After a re-evaluating the Directive’s effectiveness, the European Commission determined that the Directive’s numerous and wide-ranging list of exemptions and reliefs effectively favours the consumption of fossil fuels; fails to adequately promote greenhouse gas emission reductions, energy efficiency or alternative fuels such as hydrogen, advanced biofuels, synthetic and e-fuels; and no longer achieves its primary objective in respect of the proper functioning of the internal EU market.
In order to address this much-needed revision to the Energy Taxation Directive, a public consultation - ‘EU Green Deal – Revision of the Energy Taxation Directive’ - ran from 22 July to 14 October this year, bringing together the voices of citizens, NGOs, businesses, trade associations, national administrations and more. The result of this consultation is a document that aims to address various issues relating to existing and potential policy measures. It considers potential policy objectives for a revised Energy Taxation Directive, key priorities for energy taxation and looks at how tax might be structured, including standardization across member states rather than a base model to be flexed according to local markets.
With the EU recognizing the need to redesign its clean energy supply policies, following this public consultation the European Commission has an opportunity to consider all carbon pricing and policy measures together to ensure a consistent, holistic response that provides a clearly articulated policy accompanied by clear and simple taxation measures. This is, however, easier said than done.

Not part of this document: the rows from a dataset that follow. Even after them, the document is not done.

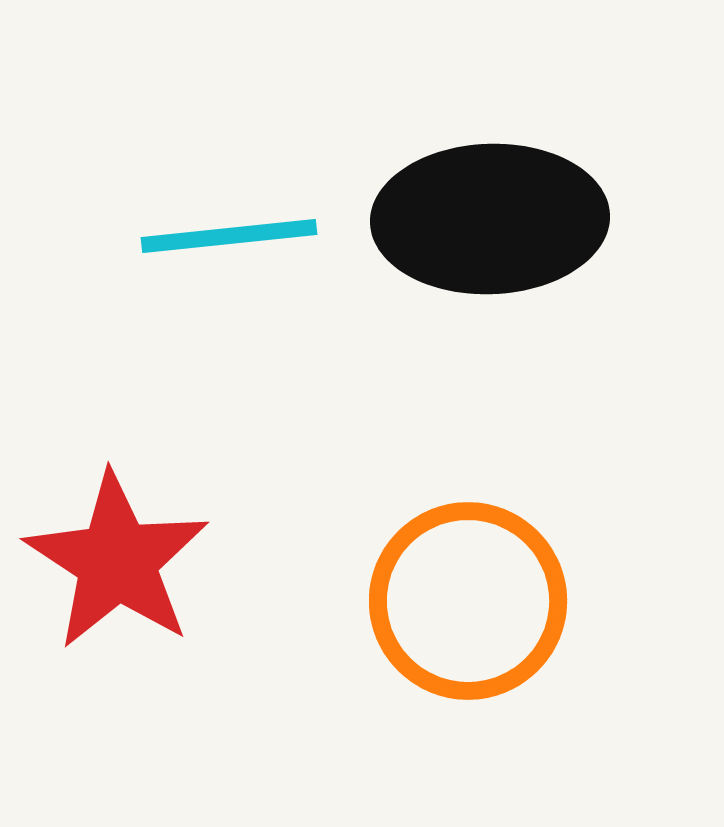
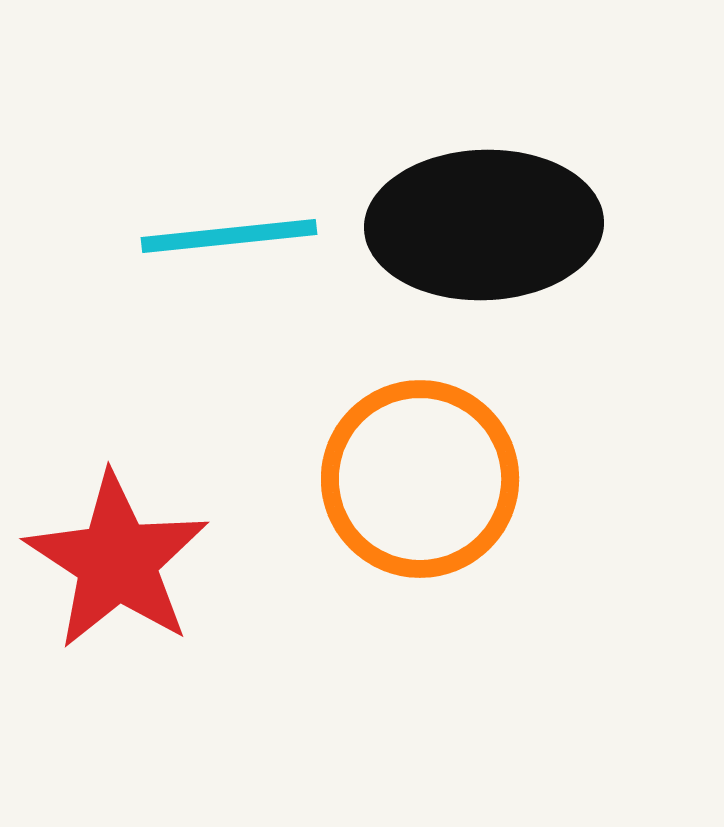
black ellipse: moved 6 px left, 6 px down
orange circle: moved 48 px left, 122 px up
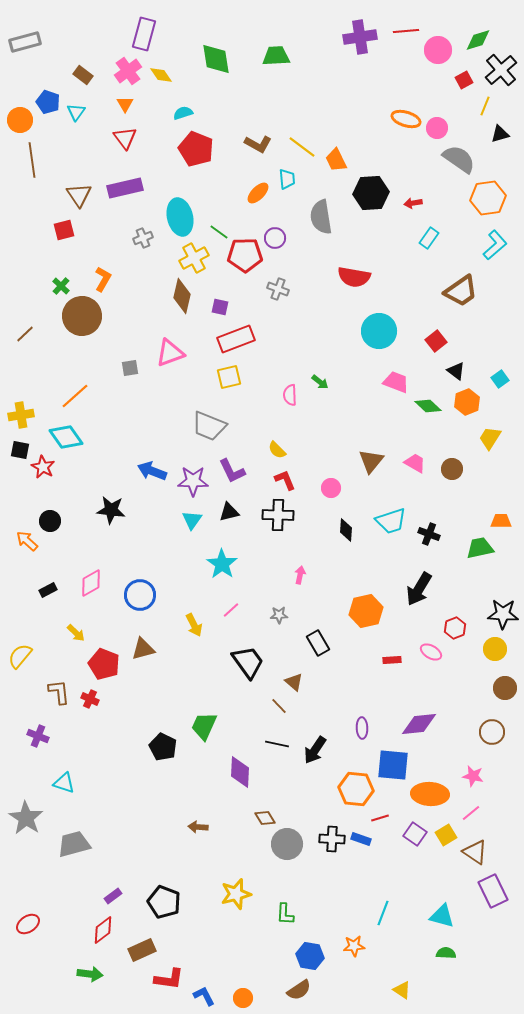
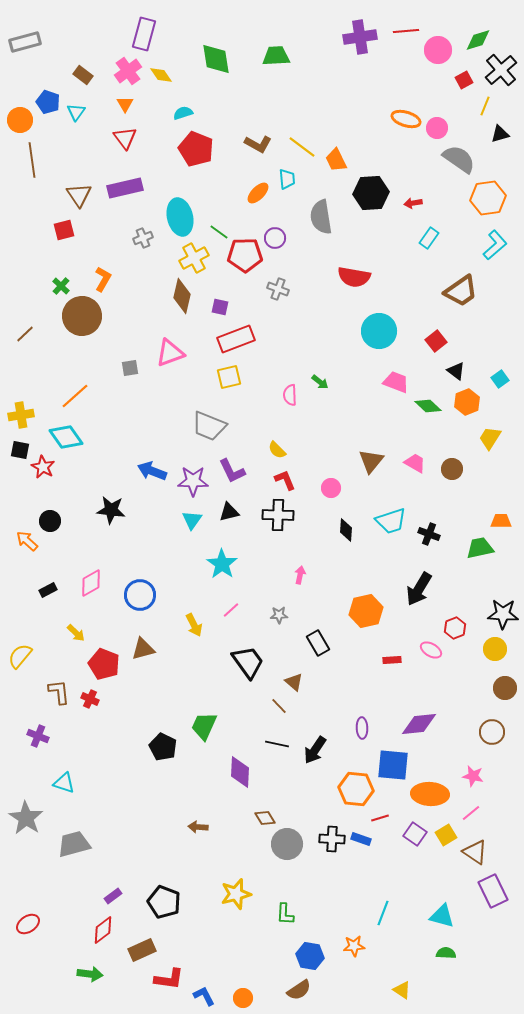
pink ellipse at (431, 652): moved 2 px up
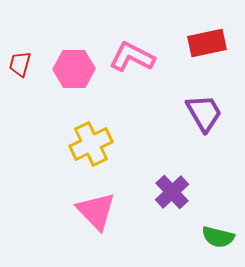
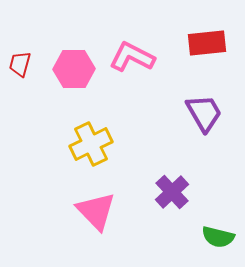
red rectangle: rotated 6 degrees clockwise
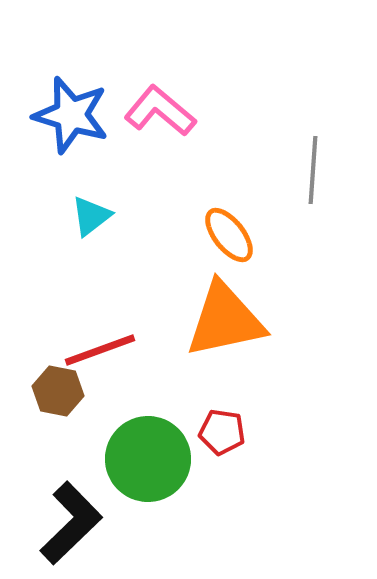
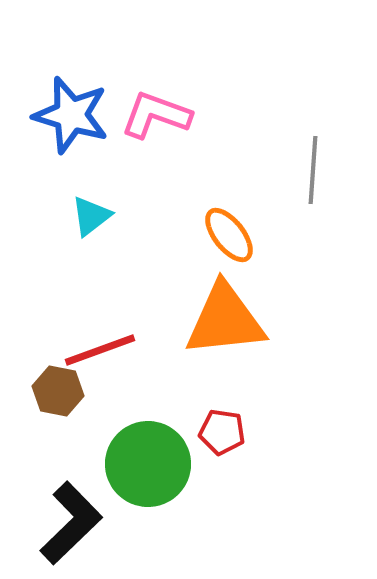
pink L-shape: moved 4 px left, 4 px down; rotated 20 degrees counterclockwise
orange triangle: rotated 6 degrees clockwise
green circle: moved 5 px down
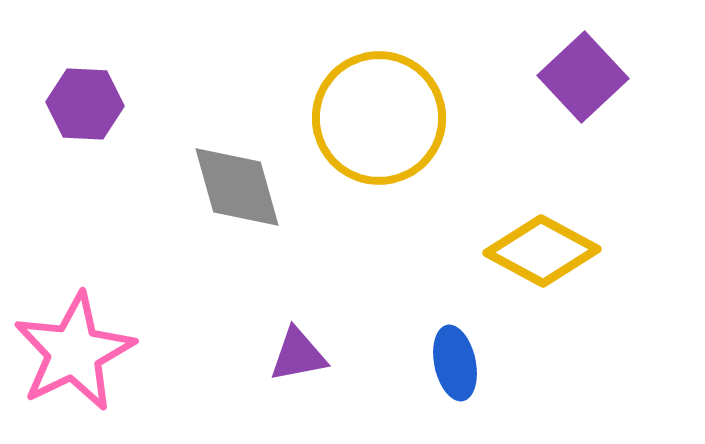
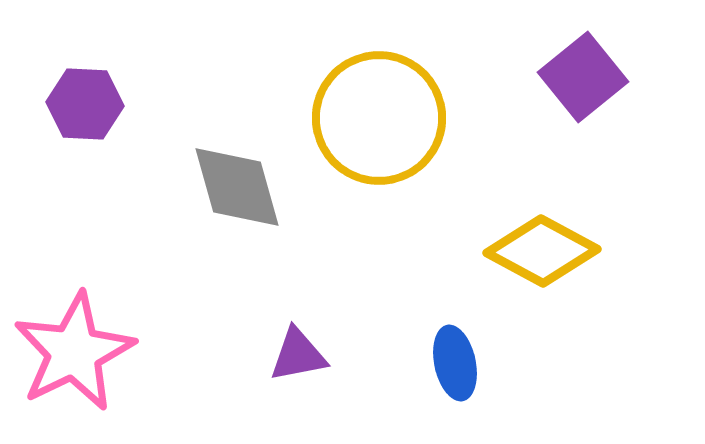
purple square: rotated 4 degrees clockwise
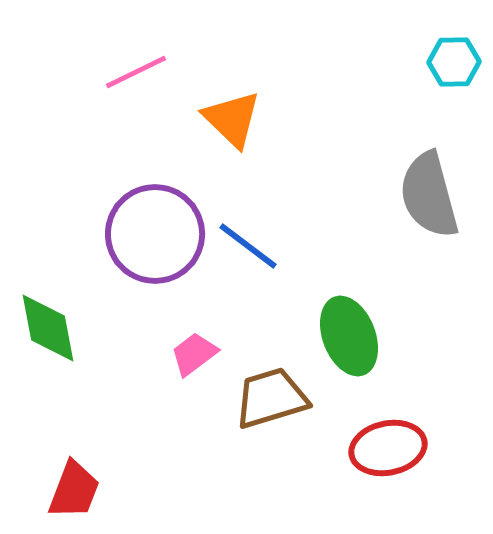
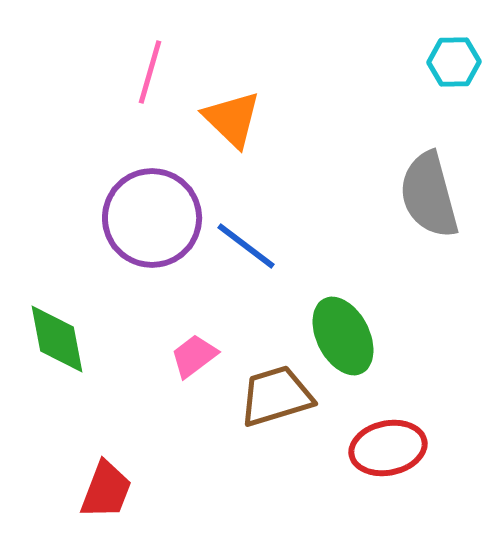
pink line: moved 14 px right; rotated 48 degrees counterclockwise
purple circle: moved 3 px left, 16 px up
blue line: moved 2 px left
green diamond: moved 9 px right, 11 px down
green ellipse: moved 6 px left; rotated 6 degrees counterclockwise
pink trapezoid: moved 2 px down
brown trapezoid: moved 5 px right, 2 px up
red trapezoid: moved 32 px right
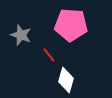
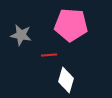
gray star: rotated 10 degrees counterclockwise
red line: rotated 56 degrees counterclockwise
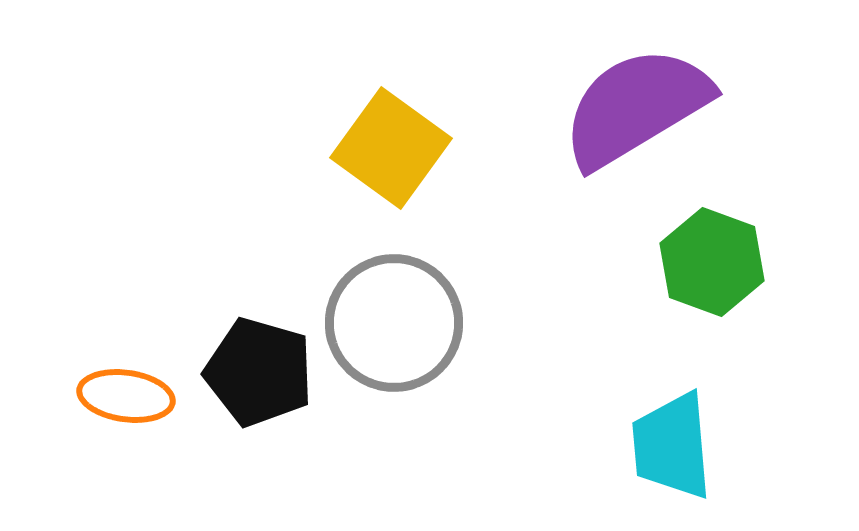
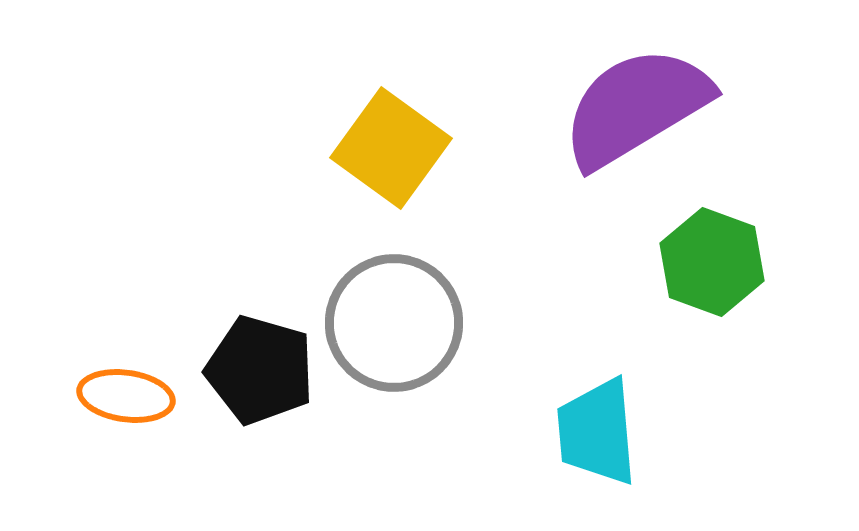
black pentagon: moved 1 px right, 2 px up
cyan trapezoid: moved 75 px left, 14 px up
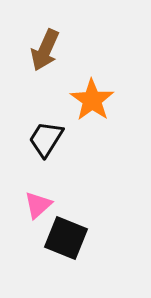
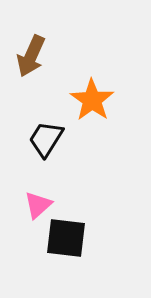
brown arrow: moved 14 px left, 6 px down
black square: rotated 15 degrees counterclockwise
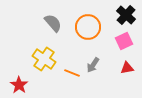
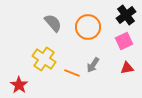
black cross: rotated 12 degrees clockwise
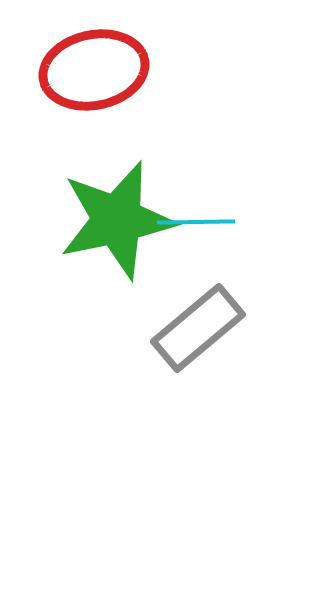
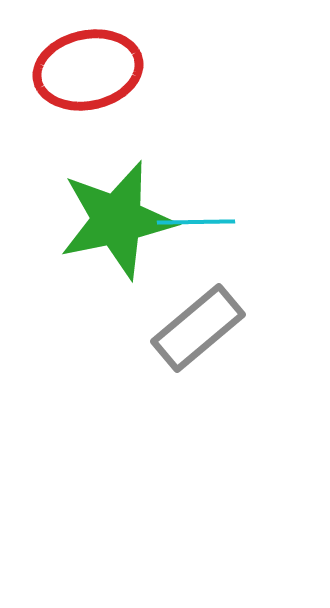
red ellipse: moved 6 px left
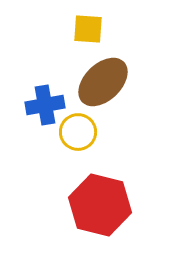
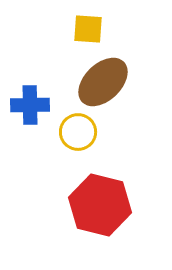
blue cross: moved 15 px left; rotated 9 degrees clockwise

As the next stage of review will look at the structure of energy taxation and its harmonization across EU member states, matters of consistency will be of paramount importance The Commission has some complex decisions to make, as adjustments could easily impair the effectiveness of any tax. The one thing that’s certain is that change is coming, and my hope is that this change will help us in achieving the long-term environmental objectives of the EU.